Yapılacak iş -
Söyleşiden bir bölümü hiçbir değişiklik yapmadan yazdırınız: "18 yıldır Avukatlık" sözlerinin geçtiği yerden başlayınız, "yeterince tanınmadığı kanaatindeyiz." sözlerinden sonra durunuz.

Seçilen bölüm -
++++++++++++++++++++

?Siyasallaşmadan siyasete katkı sunan bir Baro?

Erzurum Barosu Başkan adayı İzzettin Genç ile söyleşi...

Tarih: 01.01.0001 00:00
?Siyasallaşmadan siyasete katkı sunan bir Baro?

?Siyasallaşmadan siyasete katkı sunan bir Baro?

Erzurum Barosu Başkanlığına adaylığını açıklayan Avukat İzzettin Genç ile keyifli bir söyleşiye imza attık. 6 Ekim´de yapılacak Olağan Genel Kurul´da Başkanlığa seçilmesi halinde yapacağı ilk icraatı bizimle paylaşan Genç, Tecrübe, birikim ve sorumluluk bilinciyle yola çıktıklarının altını çizdi?

Ülkemizdeki genç nüfusun avukatlığa yansıması ve genç avukatların meslekteki sorunlarına yönelik görüş ve tespitlerini aldığımız Başkan Adayı Genç ile ?Yargıda siyasallaşma? ve ?Yargıya Güven? konularını da konuştuk. Genç, ?Siyasallaşmadan siyasete katkı sunan bir Baro için adayız? dedi

18 yıldır Avukatlık mesleğini icra eden Genç, Erzurum Barosu´nda 3 dönem yöneticilik yaptı. 2 dönem saymanlık, bir dönem başkan yardımcılığı yapan Genç, Bir dönem de üst kurul delegeliği yaptı. ?Tecrübe, birikim ve sorumluluk bilinciyle Bugün Baro Başkanlığına talibim.? Kaydını düşen Genç ile oldukça keyifli geçen söyleşimize dilerseniz geçelim?

Buyurun?

Mahmut AKDAĞ-Nesrin ÇETİNKAYA

-          Avukatlığın ne olduğunu sorsak nasıl bir cevap verirdiniz?

Böyle bir soru ile başlamak gerçekten çok güzel oldu. Nitekim toplumda avukatlık mesleğinin yeterince tanınmadığı kanaatindeyiz.

Romalı Celsus´un tanımladığı gibi hukuk, iyinin ve hakkaniyetin sanatıdır. Bu sanatın icrası yani, yargılama faaliyeti iddia, savunma ve hüküm olmak üzere üç ana unsurdan oluşmaktadır. Bunlardan biri olmadığı zaman yargılama olmaz. Avukat da savunma ayağı olarak sanatı icra edenlerdendir.

++++++++++++++++++++

Verilen bilgiler -
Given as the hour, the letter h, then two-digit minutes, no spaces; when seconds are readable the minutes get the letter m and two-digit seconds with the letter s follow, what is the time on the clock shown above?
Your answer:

++++++++++++++++++++

Beklenen cevap -
18 yıldır Avukatlık mesleğini icra eden Genç, Erzurum Barosu´nda 3 dönem yöneticilik yaptı. 2 dönem saymanlık, bir dönem başkan yardımcılığı yapan Genç, Bir dönem de üst kurul delegeliği yaptı. ?Tecrübe, birikim ve sorumluluk bilinciyle Bugün Baro Başkanlığına talibim.? Kaydını düşen Genç ile oldukça keyifli geçen söyleşimize dilerseniz geçelim?

Buyurun?

Mahmut AKDAĞ-Nesrin ÇETİNKAYA

-          Avukatlığın ne olduğunu sorsak nasıl bir cevap verirdiniz?

Böyle bir soru ile başlamak gerçekten çok güzel oldu. Nitekim toplumda avukatlık mesleğinin yeterince tanınmadığı kanaatindeyiz.